This book was a bit lame, if I’m going to be honest. It read like a few breathless anecdotes that were cobbled together to make a book. But the stories are only related together under the banner of cybercrime, but there’s not enough connective tissue to like it all that much.
So the premise is that the book is about cybercrime, which it loosely is, but almost just personal bits and pieces of the people involved. We get snippets of the different types of cybercrime, ransomware for example, is a key feature of one of the main characters, but there’s no in-depth analysis or, again, connecting much together. So it all just feels a bit lightweight.
The other thing I don’t like about it is that it’s told like she was there, observing like a third party. But obviously she wasn’t, so I feel distrustful of the entire narrative. I have no doubt she had interviews with these people and knew her stuff, but it was written in such a flippant style that it just made me question the veracity of the whole book.

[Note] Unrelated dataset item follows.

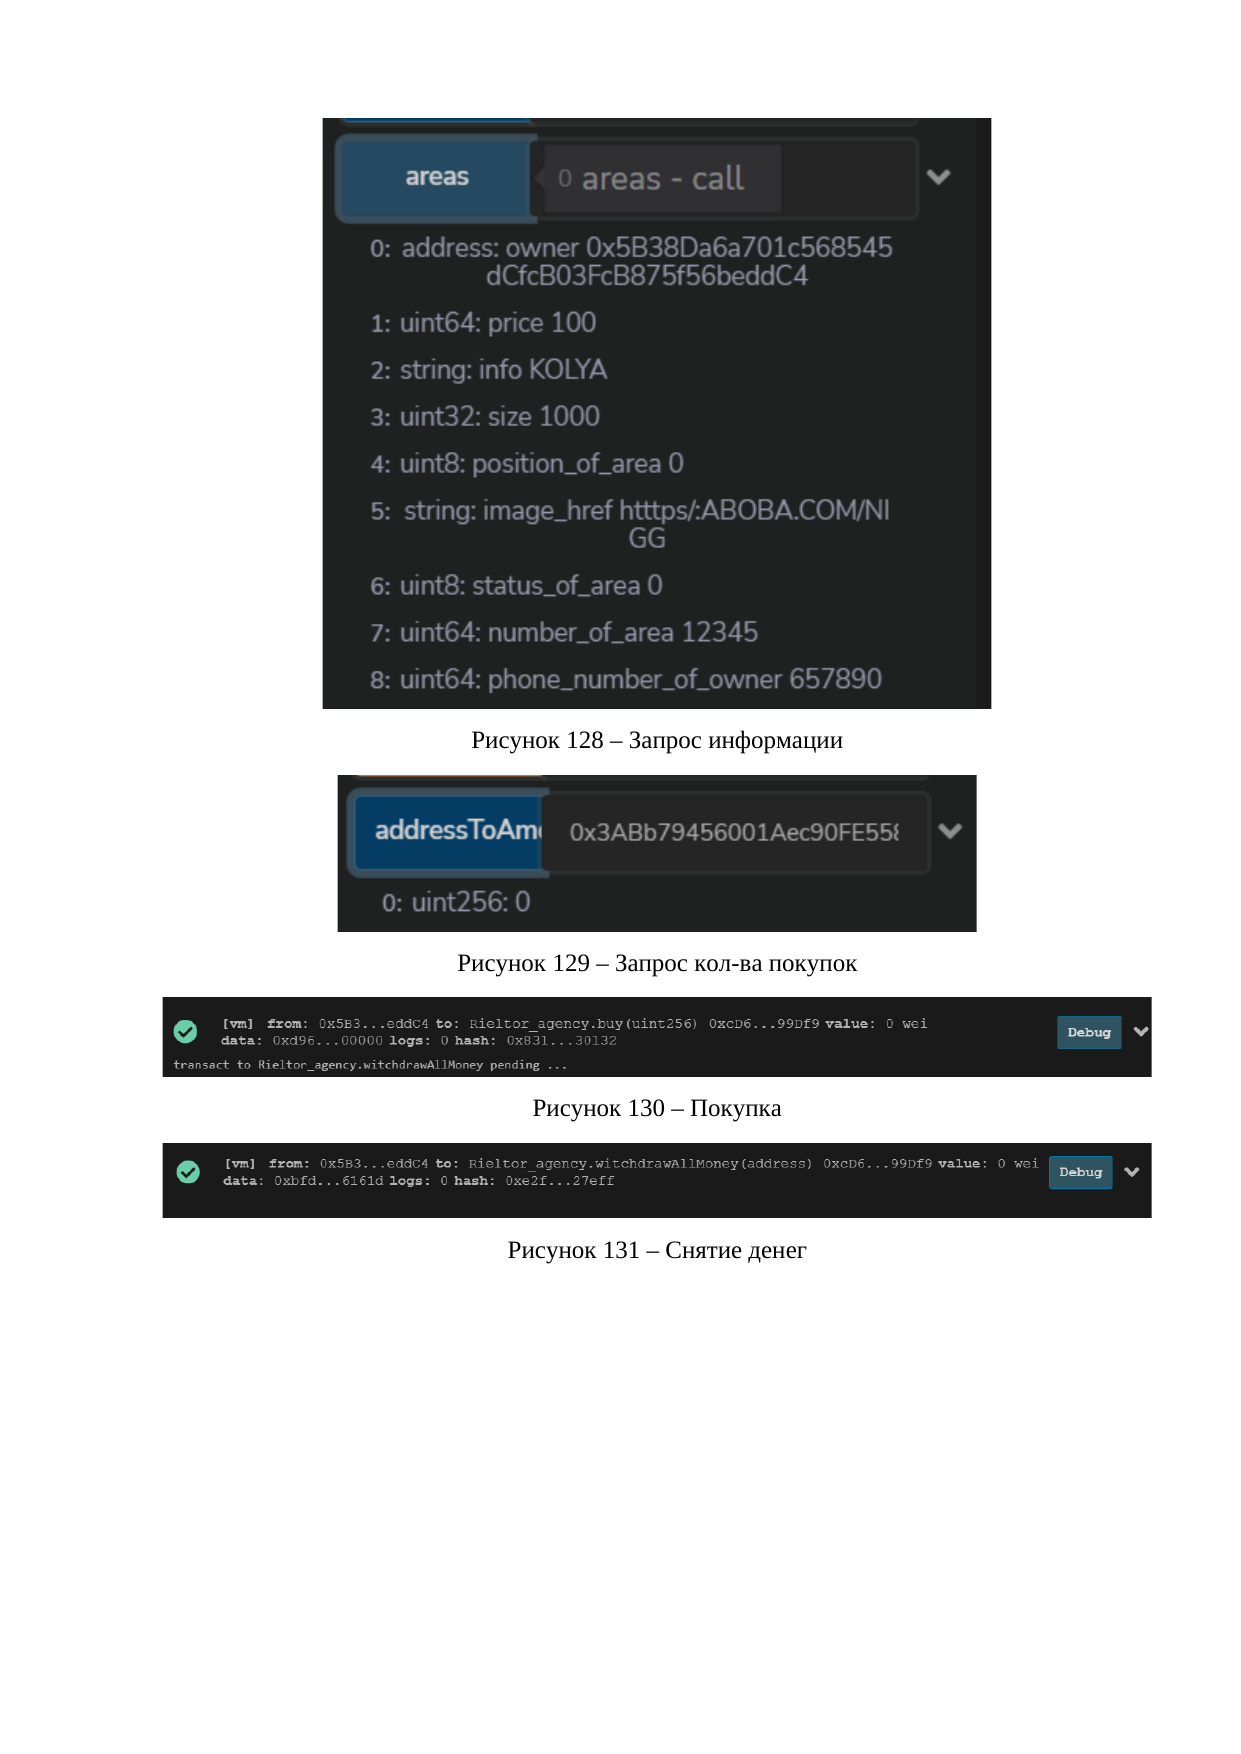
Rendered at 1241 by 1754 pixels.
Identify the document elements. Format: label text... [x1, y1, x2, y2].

Which is probably not what she was going for.
The stories centre around different criminal and non-criminal elements, all enmeshed in either committing or combatting cybercrime. Instead of keeping them all together and telling one story at a time, they are all stretched out over the whole book, which makes it difficult to care at the beginning as you’re being introduced to all these people and not really caring about any of them. Also expecting to find out more about cybercrime endnote really getting that either. So I felt annoyed for the first 80 pages.
There’s also relatively little resolution. Yes, some things get wrapped up but I wanted to know more in-depth understanding of what happened and how they were or weren’t resolved. Instead, you get high level descriptions and yet more personal bits and bobs. Also I’m super annoyed that she wrote herself in as a third party character, which again just felt incredibly lame.
Anyway, do not recommend. I found Spam Nation a much more compelling and interesting read, with far more to understand about the nature of cybercrime. Ugh. Annoyed. It was just so top level and a like a centimetre deep, when I wanted something with a lot more detail.